I took a course on the History of the Civil Rights Movement when I was at the University of Virginia. Taught by Julian Bond, a leader of the Student Nonviolent Coordinating Committee, the course’s readings alone were enough to make any thoughtful American think long and hard about social justice, as was the opportunity to research local reactions to the movement (see my paper on Virginia’s Massive Resistance movement). One of the thoughts I had at the time was about what I would have done if I were alive in the movement years.

Now, of course, I know: I would have been performing somewhere rather than protesting. Because that’s how the quest for justice played out today: my colleagues and pastors from Old South were at the State House rallying for equal marriage while I was rehearsing the Gurrelieder at Tanglewood.

—Someone with less of an axe to grind than mine, by the way, should look at the signs on both sides of the street from today’s protest and learn what can be learned from them about the protesters. The thing that struck me—and again, I’m biased—is the preponderance of identical “Let the People Vote” signs, professionally made (by VoteOnMarriage.org, who don’t merit a link but who also apparently trucked in cases of water), on the anti-equal-marriage side, and how the few off-message signs that appear on that side of the street are incoherent and threatening, while just about every sign on the pro-equal-marriage side is handmade and many of them are funny or thoughtful. I especially like this rebuttal to the specious “let the people vote” argument.

Fortunately there are others out there who are more proactive than me, including the Tin Man, who has decided to take advantage of his current between-positions status to try to make a new career in gay-rights law.

For more context on the constitutional convention today—and the protesters—check out Bay Windows’ liveblog. To take a look at what the other side is saying, see VoteOnMarriage.org’s “Arguments for Marriage” page, which is a fine collection of strawmen.

Bringing it all back home: segregation-era local TV news

Virginia Center for Digital History Research: Television News of the Civil Rights Era. This new archive at the University of Virginia provides film and primary documents from two local Virginia television stations between 1950 and 1970. The archive gives you a chance to explore one of the Old Dominion’s least proud moments in recent memory, the so-called “Massive Resistance” campaign that sought to fight desegregation and generally resist federal civil rights initiatives.

Particularly shameful to me: a 1958 clip showing then-Superintendent of Newport News’s public schools R.O. Nelson explaining that having three applications from black students to enter a segregated school meant that the city didn’t have to take more direct action to end segregation, and that it planned to continue with business as usual. (There is to this day an elementary school named after Superintendent Nelson in Newport News. In my day, we nicknamed it “B.O. Nelson,” not knowing the deeper reasons we should have had for feeling antipathy to it.) Also: the glossary entry for Newport News noting its role in resisting salary equity for black teachers.

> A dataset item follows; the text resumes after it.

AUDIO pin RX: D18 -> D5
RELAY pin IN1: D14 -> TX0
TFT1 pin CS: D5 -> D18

As I learned in 1993 researching the archives of the Daily Press for a paper in Julian Bond’s civil rights class, there’s nothing like finding out what little bits of nastiness were happening in your own home town to really bring home the magnitude of injustice.

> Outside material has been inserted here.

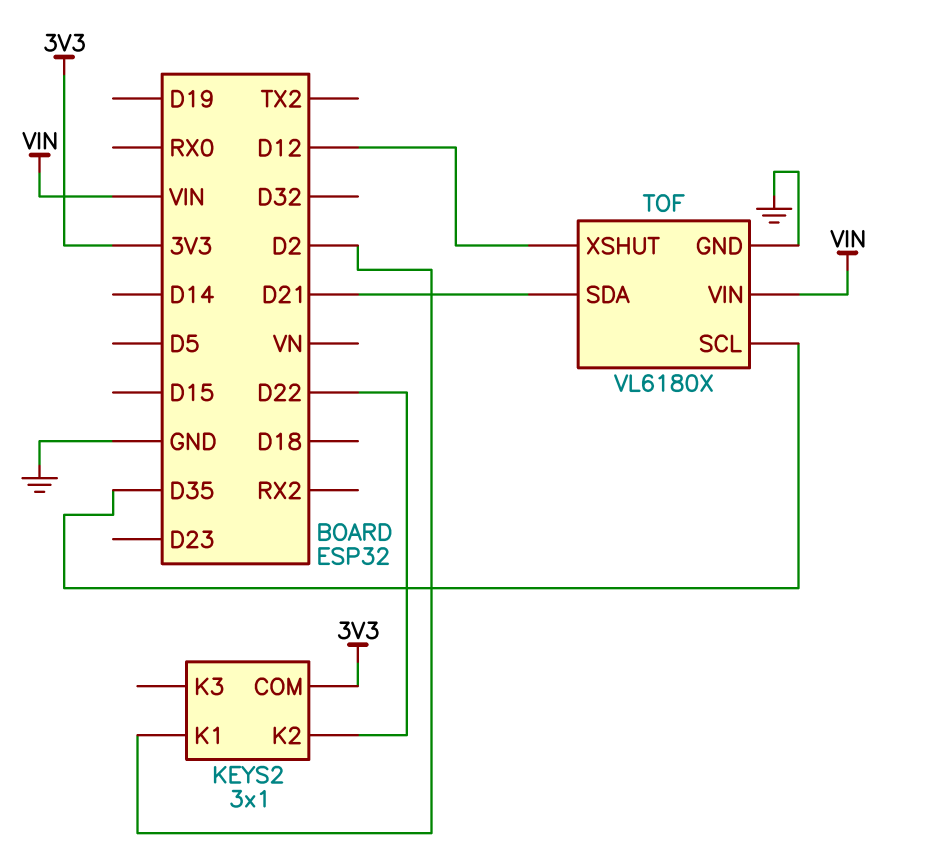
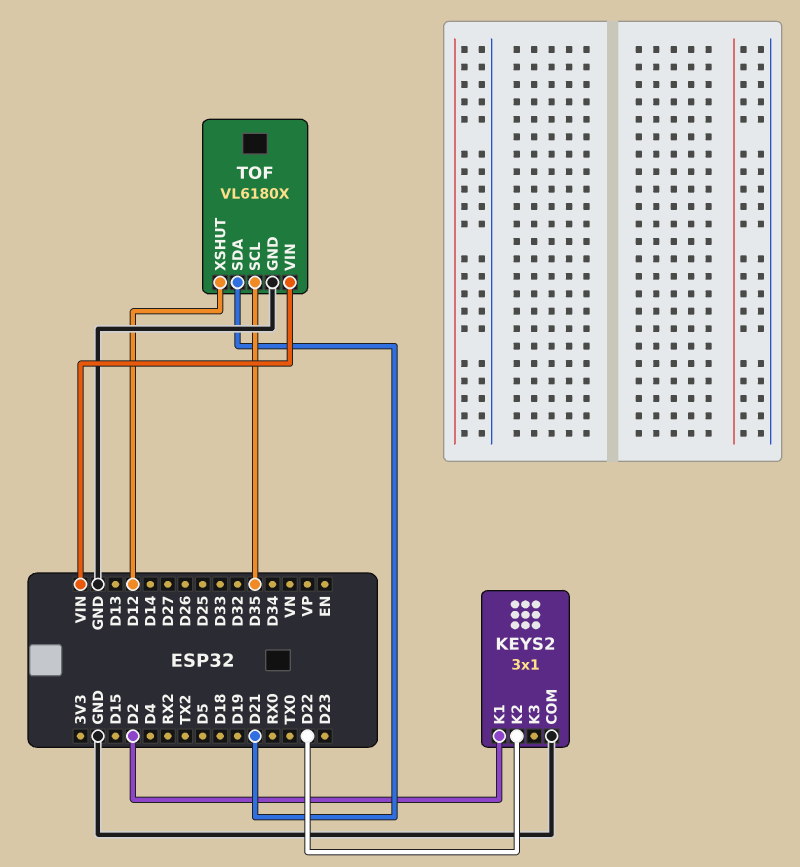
KEYS2 pin COM: 3V3 -> GND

(In the interests of completeness, here’s that paper.)

RIP, James Forman

New York Times: James Forman Dies at 76; Was Pioneer in Civil Rights. I read Forman’s book, The Making of Black Revolutionaries, during my History of the Civil Rights Movement class at UVA—taught by Julian Bond, Forman’s former SNCC comrade in arms, the class was easily one of the top three that I took there. And the book was a big part of the reason. Together with CORE’s Jim Farmer’s Lay Bare the Heart, Forman’s book planted a seed of radical liberalism in my heart—the sort of radical liberalism that says that you stand up to injustice wherever you see it, no matter how unpopular the stance may be. That you stand up for the rights of the oppressed especially when no one will let them stand up for themselves. That you speak out about civil liberties, because when you let them be infringed you destroy the premise and promise on which this country was founded.